Datasets and transforms can also be loaded from a YAML config:

```yaml
# config.yaml
dataset:
  dataset_name: beans
  split: train
  sample_rate: 16000
  transformations:
    - type: filter
      property: source_dataset
      mode: include
      values: ["watkins"]
```

```python
from alp_data import dataset_from_config

ds, transform_metadata = dataset_from_config("config.yaml")

# ds now only contains "watkins" samples from the BEANS train split, resampled to 16kHz.
```

## Installation
```sh
git clone https://github.com/earthspecies/alp-data.git
cd alp-data
pip install -e .  # or uv sync
```

## Development

This repository uses [uv](https://docs.astral.sh/uv/) for dependency management.

```sh
# Install all dependencies including dev tools
uv sync --dev

# Set up pre-commit hooks (uses prek; pass --overwrite to replace existing pre-commit lib hooks)
uv run prek install

# Run tests (Note: some tests require authentication via google or cloudflare; see test files for details)
uv run pytest
```

## Documentation
Build documentation locally with:

```sh
make serve-local-docs
# Hosts docs at http://localhost:8000
```

## Highlights

- **Source-flexible loading** — built-in datasets stream from a public Cloudflare R2 bucket; the I/O module can also read from local paths, GCS, S3, and other R2 buckets, with CSV / JSON-Lines / Parquet manifests supported at the backend layer.
- **Iterate or random-access indexing** — every Dataset supports `for sample in ds` and `ds[i]`.
- **Streaming mode** — process datasets larger than memory with `streaming=True`.
- **Configurable transforms** — filter rows, select columns, derive labels, deduplicate, balance, upsample long tails, subsample by ratio.
- **Combine datasets** — `ConcatenatedDataset` merges multiple datasets with configurable column-merge strategies; `ChainedDataset` iterates over them sequentially with streaming support.
- **Pluggable backends** — pandas or polars under the hood, selectable per-Dataset.


## License

alp-data is released under the MIT License.
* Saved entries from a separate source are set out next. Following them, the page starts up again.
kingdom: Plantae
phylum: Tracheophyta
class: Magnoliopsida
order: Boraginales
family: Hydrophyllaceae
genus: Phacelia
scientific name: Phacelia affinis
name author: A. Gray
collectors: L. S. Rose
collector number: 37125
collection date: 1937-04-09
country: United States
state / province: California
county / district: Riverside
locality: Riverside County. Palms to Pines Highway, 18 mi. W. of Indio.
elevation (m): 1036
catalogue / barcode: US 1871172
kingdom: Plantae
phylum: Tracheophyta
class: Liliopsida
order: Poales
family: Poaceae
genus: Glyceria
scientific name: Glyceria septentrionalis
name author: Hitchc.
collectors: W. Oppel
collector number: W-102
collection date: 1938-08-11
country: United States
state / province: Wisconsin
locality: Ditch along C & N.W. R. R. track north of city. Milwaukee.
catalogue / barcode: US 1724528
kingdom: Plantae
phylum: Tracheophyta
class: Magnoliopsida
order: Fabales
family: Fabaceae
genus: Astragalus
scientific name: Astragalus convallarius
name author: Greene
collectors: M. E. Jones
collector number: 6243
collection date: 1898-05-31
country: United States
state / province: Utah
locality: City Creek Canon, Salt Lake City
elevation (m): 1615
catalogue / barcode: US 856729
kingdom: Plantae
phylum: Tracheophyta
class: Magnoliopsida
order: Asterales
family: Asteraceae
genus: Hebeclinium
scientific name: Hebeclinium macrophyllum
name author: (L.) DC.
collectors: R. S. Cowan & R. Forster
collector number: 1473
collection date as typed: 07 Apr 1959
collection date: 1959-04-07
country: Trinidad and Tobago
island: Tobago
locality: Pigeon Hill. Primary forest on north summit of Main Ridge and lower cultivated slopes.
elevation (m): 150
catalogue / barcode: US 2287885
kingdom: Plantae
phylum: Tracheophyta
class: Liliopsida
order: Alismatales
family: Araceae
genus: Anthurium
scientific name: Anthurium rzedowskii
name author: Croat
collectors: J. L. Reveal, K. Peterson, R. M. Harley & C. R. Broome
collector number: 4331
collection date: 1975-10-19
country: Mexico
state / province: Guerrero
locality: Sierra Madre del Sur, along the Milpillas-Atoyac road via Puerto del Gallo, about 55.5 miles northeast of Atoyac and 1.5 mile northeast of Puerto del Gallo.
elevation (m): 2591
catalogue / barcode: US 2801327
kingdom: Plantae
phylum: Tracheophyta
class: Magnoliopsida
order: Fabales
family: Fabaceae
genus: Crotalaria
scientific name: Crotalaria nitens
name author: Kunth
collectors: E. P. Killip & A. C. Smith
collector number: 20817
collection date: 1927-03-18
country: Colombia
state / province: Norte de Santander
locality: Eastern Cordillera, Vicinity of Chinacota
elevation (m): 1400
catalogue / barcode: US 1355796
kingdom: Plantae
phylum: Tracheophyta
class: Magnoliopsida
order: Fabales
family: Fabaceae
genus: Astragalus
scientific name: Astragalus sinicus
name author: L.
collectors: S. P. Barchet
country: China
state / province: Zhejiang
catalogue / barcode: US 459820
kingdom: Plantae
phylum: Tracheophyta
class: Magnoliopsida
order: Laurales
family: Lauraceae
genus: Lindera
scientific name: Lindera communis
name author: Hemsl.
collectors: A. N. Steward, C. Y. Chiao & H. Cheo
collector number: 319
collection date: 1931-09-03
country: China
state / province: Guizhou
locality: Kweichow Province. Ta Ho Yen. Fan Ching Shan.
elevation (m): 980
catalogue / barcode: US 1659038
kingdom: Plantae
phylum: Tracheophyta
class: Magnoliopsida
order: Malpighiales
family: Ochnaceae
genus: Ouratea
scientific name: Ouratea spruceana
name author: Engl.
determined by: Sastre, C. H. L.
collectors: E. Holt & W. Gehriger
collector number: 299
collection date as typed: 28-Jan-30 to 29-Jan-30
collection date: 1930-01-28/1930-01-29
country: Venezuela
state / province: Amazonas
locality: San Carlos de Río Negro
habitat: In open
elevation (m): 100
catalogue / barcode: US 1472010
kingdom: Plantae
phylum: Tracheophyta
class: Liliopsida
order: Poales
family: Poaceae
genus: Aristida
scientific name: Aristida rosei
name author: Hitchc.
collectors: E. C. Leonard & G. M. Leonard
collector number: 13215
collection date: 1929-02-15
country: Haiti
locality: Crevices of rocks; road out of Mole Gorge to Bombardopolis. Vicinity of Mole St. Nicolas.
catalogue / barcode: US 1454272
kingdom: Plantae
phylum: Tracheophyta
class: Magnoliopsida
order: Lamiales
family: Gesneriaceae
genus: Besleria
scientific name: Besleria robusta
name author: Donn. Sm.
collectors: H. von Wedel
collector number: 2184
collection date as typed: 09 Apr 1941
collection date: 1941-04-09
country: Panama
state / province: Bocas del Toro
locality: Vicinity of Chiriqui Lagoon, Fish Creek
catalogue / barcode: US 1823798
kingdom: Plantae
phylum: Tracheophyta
See [LICENSE](LICENSE) for the full text.

The datasets accessed through alp-data are governed by their own licenses, set by their original creators — independent of alp-data's code license. Most are openly licensed (CC-BY, CC-BY-NC, CC0, public domain), but terms vary per dataset and may include attribution, share-alike, or non-commercial restrictions. Per-dataset license and source metadata are available via `Dataset.info`.

## Contributing

For improvements, bug reports, or proposals, open an issue or pull request.